__Task material__.
++++++
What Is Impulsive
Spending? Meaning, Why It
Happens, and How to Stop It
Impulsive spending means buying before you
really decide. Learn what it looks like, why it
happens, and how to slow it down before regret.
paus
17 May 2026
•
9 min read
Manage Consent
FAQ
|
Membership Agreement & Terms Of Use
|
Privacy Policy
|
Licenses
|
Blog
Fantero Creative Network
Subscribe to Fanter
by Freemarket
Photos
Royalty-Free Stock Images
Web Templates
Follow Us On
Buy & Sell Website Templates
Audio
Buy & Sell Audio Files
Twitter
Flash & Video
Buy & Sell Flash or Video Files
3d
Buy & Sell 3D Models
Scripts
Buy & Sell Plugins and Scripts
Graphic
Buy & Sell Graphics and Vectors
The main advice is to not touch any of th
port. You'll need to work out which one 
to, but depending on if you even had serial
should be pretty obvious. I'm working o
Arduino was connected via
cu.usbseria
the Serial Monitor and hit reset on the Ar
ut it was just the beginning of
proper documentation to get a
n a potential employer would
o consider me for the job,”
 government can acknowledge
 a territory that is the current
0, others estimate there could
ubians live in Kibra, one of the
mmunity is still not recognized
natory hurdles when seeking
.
++++++
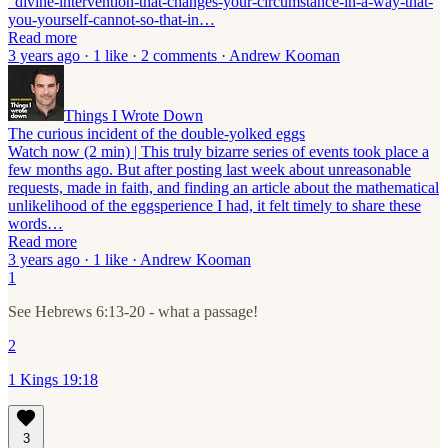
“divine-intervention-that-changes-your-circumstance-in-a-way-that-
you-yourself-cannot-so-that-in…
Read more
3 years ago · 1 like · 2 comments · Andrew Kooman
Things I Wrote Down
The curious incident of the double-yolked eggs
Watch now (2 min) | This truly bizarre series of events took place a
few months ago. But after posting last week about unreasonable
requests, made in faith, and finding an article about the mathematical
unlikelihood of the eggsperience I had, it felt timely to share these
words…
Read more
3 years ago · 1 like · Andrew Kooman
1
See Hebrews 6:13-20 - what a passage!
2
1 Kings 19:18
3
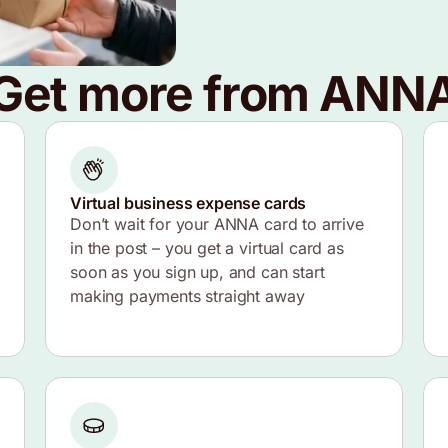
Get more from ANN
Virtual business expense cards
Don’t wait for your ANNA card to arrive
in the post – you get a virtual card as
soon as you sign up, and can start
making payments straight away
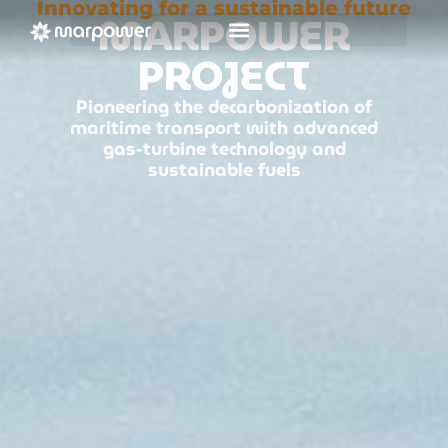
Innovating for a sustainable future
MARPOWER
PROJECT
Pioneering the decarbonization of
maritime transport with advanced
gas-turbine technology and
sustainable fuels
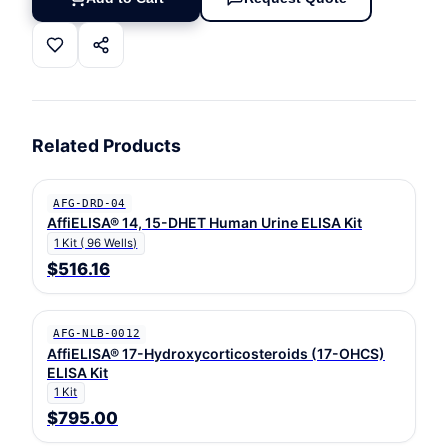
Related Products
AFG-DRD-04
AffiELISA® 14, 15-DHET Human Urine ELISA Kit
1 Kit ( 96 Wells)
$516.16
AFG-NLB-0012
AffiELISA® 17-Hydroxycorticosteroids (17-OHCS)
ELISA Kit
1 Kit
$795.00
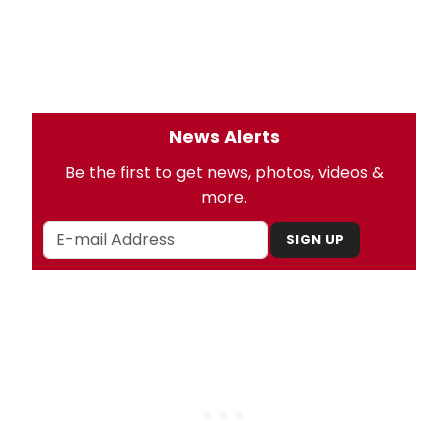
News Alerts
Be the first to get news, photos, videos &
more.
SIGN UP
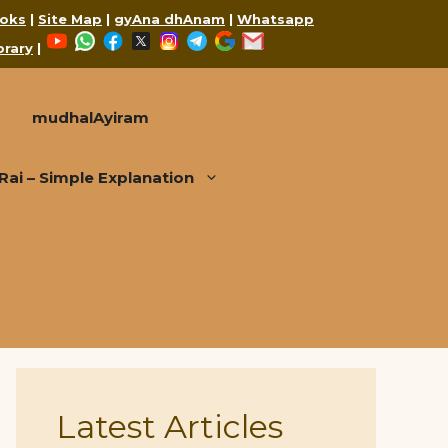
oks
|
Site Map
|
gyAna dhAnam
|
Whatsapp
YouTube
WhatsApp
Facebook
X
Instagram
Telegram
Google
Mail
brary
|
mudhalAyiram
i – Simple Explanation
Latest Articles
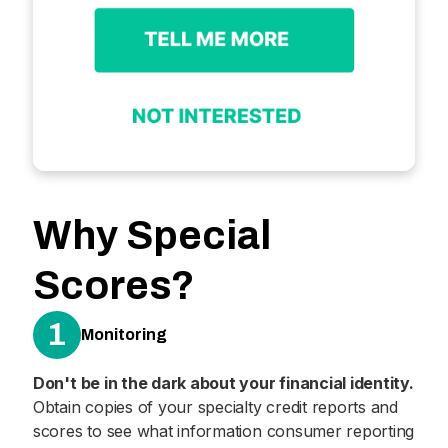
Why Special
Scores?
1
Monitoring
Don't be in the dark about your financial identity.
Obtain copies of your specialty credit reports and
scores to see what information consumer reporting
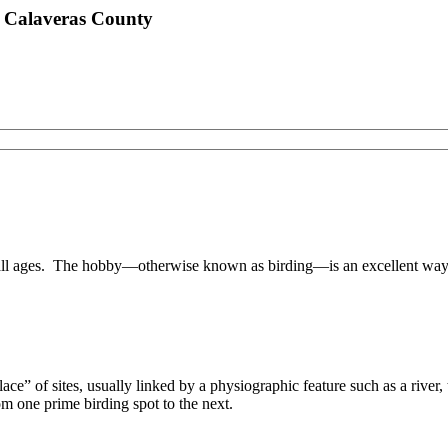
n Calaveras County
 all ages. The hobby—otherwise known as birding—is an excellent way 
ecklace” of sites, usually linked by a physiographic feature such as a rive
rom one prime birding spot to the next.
++++++
__Task instructions__. Find the line with "What Is Impulsive" in the material above. Reproduce it and each line after it up to and including the line with "a territory that is the current".

__Reply__.
What Is Impulsive
Spending? Meaning, Why It
Happens, and How to Stop It
Impulsive spending means buying before you
really decide. Learn what it looks like, why it
happens, and how to slow it down before regret.
paus
17 May 2026
•
9 min read
Manage Consent
FAQ
|
Membership Agreement & Terms Of Use
|
Privacy Policy
|
Licenses
|
Blog
Fantero Creative Network
Subscribe to Fanter
by Freemarket
Photos
Royalty-Free Stock Images
Web Templates
Follow Us On
Buy & Sell Website Templates
Audio
Buy & Sell Audio Files
Twitter
Flash & Video
Buy & Sell Flash or Video Files
3d
Buy & Sell 3D Models
Scripts
Buy & Sell Plugins and Scripts
Graphic
Buy & Sell Graphics and Vectors
The main advice is to not touch any of th
port. You'll need to work out which one 
to, but depending on if you even had serial
should be pretty obvious. I'm working o
Arduino was connected via
cu.usbseria
the Serial Monitor and hit reset on the Ar
ut it was just the beginning of
proper documentation to get a
n a potential employer would
o consider me for the job,”
 government can acknowledge
 a territory that is the current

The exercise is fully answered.